# Exercise set
(1) Decide whether each statement below agrees with the thread on SEC EDGAR data, answering yes or no and quoting the deciding words of the thread: (a) The full download from the XBRL era, after 2005, seems to be about 160 GB. (b) The Hadoop scraper produces chunks of SEC filings of 50 GB each. (c) The reply describes the work behind RankAndFiled.com as open-source.
(2) In the thread on SEC EDGAR data, update the passage from "[3] python - Parsing" up to and including "is open-source AFAICT).", putting "the person" wherever "the lady" appears.

# Document text
-- Start --

Getting structured SEC EDGAR data

@pudo wrote:

I was browsing around for info about scraping the SEC’s EDGAR database and delighted to see that some of the first results were your work on it [1], [2]. I’m thinking about looking into that data casually, and I was wondering whether you might have some help for me on a few questions:

  1. Do you have any sense how large a full scrape of the data (the XML portion at least) might be?

  2. Did you ever play with any of the available parsers for the actual SGML filings? [3] looks like this might be quite traumatic to the untrained explorer.

  3. Similarly, did you ever try out any of the Python tooling for XBRL?

[1] The SEC EDGAR Database - Open Knowledge Labs
[2] GitHub - datasets/edgar: Securities and Exchange Commission (SEC) EDGAR database which contains regulatory filings from publicly-traded US corporations.
[3] python - Parsing EDGAR filings - Stack Overflow

  1. Do you have any sense how large a full scrape of the data (the XML portion at least) might be?

I think it is pretty large but not absolutely sure. I think that public.resource.org might have quite a bit already done here for old stuff (pre 2001 IIRC) - https://bulk.resource.org/edgar/

  1. Did you ever play with any of the available parsers for the actual SGML filings? [3] looks like this might be quite traumatic to the untrained explorer.

Not totally clear on the SGML vs XBRL stuff - i was focused on getting more of the “data” so focused on XBRL (however, the mention of pysec in the SO comments suggests that most libraries may do both). I had a very short library review here:

I also note that the lady behind RankAndFiled.com must have done some pretty good stuff (however I don’t think any of that is open-source AFAICT).

  1. Similarly, did you ever try out any of the Python tooling for XBRL?

Yes, and I actually managed to get one working. see https://github.com/datasets/edgar/tree/master/scripts

A little update on this: I’ve been experimenting with this over the last week or so. The full XBRL-age download (i.e. post 2005) seems to be around 160 GB, but I’m currently also trying to download the SGML filing documents since 1995, which seems to be 250-750 GB (still downloading).

Just for fun: here’s how you can apparently do a scraper in Hadoop :slight_smile: edgar-oil-contracts/import_filings.py at master · pudo/edgar-oil-contracts · GitHub (used to be: https://github.com/pudo/edgar/blob/master/mredgar/import_filings.py) - it generates handy 20 GB chunks of SEC filings.

Does the XBRL include the full-text of the filing or just the structured data. (I assume the latter)

If so, how big do we estimate the full-text dump to be (huge I imagine!)

One thing I’m also keen to know is:

  1. The extent of the information you can get out of the XBRL
  2. The quality of that info (how many fields are missing, when does it get good etc)

-- End --

(Collected data entries)
-- Start --

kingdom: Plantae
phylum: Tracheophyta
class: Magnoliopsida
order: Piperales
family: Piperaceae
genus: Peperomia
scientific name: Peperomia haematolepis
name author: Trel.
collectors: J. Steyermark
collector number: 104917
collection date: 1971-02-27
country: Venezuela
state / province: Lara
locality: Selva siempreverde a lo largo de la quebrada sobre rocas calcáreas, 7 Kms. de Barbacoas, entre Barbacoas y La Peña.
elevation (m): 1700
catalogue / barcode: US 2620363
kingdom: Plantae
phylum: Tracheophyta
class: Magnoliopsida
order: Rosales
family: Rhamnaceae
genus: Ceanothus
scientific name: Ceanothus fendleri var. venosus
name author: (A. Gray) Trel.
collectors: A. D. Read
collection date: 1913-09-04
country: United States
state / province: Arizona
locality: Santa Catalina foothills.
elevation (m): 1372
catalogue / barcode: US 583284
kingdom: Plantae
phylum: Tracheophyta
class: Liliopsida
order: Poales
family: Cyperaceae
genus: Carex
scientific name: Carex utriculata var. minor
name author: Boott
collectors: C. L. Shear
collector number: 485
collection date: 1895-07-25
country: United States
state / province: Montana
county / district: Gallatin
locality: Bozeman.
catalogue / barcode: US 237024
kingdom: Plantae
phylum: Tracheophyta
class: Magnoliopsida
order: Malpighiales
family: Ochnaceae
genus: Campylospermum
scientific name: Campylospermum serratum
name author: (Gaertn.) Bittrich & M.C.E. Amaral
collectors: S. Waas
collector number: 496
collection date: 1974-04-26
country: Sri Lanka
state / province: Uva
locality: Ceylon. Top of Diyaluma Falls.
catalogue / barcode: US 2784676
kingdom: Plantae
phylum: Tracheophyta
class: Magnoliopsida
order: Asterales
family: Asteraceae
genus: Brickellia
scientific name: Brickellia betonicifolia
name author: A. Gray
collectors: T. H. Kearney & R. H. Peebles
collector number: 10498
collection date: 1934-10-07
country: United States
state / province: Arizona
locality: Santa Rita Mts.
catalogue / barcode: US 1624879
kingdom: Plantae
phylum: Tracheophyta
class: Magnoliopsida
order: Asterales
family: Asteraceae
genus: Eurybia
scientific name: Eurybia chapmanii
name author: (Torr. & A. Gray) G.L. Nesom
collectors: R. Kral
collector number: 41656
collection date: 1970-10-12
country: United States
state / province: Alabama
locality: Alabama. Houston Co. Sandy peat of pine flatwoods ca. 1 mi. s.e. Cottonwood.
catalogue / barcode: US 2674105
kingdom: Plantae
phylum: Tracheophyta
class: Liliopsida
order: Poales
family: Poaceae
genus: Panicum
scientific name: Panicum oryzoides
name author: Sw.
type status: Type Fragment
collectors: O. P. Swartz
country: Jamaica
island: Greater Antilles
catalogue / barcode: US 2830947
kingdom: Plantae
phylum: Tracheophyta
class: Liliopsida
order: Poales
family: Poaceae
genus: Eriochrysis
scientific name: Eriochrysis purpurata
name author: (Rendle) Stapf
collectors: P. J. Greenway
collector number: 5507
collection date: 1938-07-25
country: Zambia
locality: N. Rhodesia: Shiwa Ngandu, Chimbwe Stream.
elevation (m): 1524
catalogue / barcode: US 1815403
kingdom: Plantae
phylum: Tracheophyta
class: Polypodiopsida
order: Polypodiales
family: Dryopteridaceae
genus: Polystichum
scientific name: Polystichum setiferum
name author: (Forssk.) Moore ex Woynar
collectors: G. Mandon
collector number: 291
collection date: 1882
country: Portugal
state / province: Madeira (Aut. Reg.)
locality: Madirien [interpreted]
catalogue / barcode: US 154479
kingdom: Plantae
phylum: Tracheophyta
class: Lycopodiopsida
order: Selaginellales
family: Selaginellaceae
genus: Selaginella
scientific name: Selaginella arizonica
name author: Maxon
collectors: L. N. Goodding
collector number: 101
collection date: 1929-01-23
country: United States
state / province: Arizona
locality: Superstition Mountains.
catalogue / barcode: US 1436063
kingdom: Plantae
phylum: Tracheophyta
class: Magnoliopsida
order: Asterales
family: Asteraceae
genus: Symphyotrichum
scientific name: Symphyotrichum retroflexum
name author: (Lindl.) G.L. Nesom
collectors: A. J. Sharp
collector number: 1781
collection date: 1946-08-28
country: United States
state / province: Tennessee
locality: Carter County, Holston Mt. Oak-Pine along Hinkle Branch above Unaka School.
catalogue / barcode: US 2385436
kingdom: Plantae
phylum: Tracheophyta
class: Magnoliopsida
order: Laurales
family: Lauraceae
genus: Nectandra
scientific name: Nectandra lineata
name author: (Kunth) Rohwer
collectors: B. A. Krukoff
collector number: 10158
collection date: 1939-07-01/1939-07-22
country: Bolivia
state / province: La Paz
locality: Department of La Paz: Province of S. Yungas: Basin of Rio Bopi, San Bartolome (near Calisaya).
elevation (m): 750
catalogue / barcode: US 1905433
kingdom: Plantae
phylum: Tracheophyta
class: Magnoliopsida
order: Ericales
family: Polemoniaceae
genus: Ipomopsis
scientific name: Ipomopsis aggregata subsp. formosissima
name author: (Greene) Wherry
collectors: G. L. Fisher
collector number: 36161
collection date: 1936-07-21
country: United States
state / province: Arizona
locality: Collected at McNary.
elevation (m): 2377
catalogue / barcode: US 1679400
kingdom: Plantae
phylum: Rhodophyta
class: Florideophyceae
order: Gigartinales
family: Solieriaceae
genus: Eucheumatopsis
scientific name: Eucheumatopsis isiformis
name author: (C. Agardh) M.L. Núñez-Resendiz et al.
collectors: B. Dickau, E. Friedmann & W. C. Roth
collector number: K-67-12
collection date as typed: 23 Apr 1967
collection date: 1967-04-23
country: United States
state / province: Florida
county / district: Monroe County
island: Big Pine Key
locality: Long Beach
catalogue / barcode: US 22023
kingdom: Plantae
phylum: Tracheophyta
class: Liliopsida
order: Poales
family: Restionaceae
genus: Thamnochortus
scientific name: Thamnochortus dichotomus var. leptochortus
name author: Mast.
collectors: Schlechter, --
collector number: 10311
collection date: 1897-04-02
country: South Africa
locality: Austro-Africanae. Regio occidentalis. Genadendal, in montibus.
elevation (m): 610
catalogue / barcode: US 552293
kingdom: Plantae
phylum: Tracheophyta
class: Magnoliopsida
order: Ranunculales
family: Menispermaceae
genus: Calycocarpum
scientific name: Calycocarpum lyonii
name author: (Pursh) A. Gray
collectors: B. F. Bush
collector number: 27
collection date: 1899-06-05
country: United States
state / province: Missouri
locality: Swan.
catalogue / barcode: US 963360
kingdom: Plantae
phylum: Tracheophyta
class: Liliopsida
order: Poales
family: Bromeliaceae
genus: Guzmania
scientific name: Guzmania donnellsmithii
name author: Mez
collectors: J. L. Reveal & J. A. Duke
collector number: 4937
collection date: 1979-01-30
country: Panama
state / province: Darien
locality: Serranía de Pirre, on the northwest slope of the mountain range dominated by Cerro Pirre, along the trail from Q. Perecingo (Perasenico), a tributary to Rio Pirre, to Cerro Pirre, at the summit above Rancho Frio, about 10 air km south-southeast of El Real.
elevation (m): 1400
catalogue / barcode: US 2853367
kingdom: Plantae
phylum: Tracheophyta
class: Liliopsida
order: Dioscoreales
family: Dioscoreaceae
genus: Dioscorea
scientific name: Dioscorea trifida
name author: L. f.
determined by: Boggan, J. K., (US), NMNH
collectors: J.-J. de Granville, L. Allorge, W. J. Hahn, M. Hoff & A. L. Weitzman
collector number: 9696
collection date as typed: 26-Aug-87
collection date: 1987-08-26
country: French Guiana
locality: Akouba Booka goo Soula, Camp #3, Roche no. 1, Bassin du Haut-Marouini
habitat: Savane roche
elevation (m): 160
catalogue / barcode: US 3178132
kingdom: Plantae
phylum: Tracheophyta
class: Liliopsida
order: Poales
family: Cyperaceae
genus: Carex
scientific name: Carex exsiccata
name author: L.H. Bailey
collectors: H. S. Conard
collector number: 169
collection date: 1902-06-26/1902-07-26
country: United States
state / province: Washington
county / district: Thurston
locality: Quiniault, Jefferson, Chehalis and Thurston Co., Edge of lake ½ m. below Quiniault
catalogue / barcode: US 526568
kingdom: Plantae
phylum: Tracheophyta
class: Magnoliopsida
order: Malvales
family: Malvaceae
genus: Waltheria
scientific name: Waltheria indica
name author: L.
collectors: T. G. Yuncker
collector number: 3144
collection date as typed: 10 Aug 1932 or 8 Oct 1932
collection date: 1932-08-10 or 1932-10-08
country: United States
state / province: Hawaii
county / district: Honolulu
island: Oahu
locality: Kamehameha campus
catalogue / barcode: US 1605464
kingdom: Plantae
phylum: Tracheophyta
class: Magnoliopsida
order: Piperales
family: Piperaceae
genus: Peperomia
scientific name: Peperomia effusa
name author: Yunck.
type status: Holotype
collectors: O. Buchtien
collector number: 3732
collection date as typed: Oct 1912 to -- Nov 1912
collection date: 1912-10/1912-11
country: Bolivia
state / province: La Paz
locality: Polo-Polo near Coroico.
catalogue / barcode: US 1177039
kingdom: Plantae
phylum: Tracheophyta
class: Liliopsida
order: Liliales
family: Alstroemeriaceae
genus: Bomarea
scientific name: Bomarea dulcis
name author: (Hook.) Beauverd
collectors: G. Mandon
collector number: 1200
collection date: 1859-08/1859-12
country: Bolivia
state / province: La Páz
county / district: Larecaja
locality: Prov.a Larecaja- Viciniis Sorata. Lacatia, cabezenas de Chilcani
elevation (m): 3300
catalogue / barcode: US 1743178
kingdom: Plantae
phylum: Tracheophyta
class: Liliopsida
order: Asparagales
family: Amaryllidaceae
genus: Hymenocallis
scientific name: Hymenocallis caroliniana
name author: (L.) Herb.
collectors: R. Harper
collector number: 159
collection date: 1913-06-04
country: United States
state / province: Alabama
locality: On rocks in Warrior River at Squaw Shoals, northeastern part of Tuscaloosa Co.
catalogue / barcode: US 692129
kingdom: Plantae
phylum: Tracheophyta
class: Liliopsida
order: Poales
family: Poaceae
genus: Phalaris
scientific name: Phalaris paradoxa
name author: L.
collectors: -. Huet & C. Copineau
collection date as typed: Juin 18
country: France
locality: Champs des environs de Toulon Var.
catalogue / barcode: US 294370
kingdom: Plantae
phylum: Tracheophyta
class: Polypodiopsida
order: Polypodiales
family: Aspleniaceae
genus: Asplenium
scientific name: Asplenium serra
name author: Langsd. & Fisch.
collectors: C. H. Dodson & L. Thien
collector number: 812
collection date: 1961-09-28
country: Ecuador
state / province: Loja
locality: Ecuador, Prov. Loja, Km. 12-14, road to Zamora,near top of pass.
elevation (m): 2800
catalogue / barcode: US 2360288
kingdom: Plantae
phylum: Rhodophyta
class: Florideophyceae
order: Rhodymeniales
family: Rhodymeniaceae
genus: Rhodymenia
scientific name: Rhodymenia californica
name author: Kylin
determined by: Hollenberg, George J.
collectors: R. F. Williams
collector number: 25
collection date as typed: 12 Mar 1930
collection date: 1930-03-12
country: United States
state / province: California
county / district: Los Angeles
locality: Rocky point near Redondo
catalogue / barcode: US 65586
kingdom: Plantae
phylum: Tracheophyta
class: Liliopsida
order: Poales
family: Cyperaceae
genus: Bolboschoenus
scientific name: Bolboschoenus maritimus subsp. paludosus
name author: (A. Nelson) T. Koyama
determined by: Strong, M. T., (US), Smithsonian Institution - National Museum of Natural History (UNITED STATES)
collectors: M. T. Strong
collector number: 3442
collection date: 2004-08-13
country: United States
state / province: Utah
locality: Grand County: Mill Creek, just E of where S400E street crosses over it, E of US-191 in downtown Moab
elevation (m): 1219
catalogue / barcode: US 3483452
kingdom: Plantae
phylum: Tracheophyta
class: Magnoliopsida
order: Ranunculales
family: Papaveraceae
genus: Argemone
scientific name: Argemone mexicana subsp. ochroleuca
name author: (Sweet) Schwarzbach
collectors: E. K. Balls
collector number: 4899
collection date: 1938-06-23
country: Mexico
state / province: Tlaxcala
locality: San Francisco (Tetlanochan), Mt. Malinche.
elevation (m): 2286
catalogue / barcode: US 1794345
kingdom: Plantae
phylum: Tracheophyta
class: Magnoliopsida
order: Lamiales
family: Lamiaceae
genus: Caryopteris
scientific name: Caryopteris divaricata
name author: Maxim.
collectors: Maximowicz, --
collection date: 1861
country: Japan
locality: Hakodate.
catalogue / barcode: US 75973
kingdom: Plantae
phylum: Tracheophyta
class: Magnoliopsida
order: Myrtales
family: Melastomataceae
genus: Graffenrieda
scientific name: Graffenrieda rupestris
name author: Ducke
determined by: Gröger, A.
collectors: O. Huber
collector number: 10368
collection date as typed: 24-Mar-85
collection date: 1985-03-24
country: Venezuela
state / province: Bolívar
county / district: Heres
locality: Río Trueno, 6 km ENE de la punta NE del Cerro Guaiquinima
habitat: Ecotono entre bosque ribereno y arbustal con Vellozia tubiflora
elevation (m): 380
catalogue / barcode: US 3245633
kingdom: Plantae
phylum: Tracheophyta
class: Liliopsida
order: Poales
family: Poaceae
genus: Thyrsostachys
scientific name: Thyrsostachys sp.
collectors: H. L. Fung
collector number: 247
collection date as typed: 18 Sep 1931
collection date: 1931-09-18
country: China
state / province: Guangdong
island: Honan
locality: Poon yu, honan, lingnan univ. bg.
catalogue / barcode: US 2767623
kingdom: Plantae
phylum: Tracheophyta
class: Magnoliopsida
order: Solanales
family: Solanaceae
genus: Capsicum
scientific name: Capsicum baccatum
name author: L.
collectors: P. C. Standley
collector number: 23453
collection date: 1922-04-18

-- End --

# Answers provided
(1)
(a) Yes: "The full XBRL-age download (i.e. post 2005) seems to be around 160 GB"
(b) No: "it generates handy 20 GB chunks of SEC filings"
(c) No: "however I don’t think any of that is open-source AFAICT"

(2)
[3] python - Parsing EDGAR filings - Stack Overflow

  1. Do you have any sense how large a full scrape of the data (the XML portion at least) might be?

I think it is pretty large but not absolutely sure. I think that public.resource.org might have quite a bit already done here for old stuff (pre 2001 IIRC) - https://bulk.resource.org/edgar/

  1. Did you ever play with any of the available parsers for the actual SGML filings? [3] looks like this might be quite traumatic to the untrained explorer.

Not totally clear on the SGML vs XBRL stuff - i was focused on getting more of the “data” so focused on XBRL (however, the mention of pysec in the SO comments suggests that most libraries may do both). I had a very short library review here:

I also note that the person behind RankAndFiled.com must have done some pretty good stuff (however I don’t think any of that is open-source AFAICT).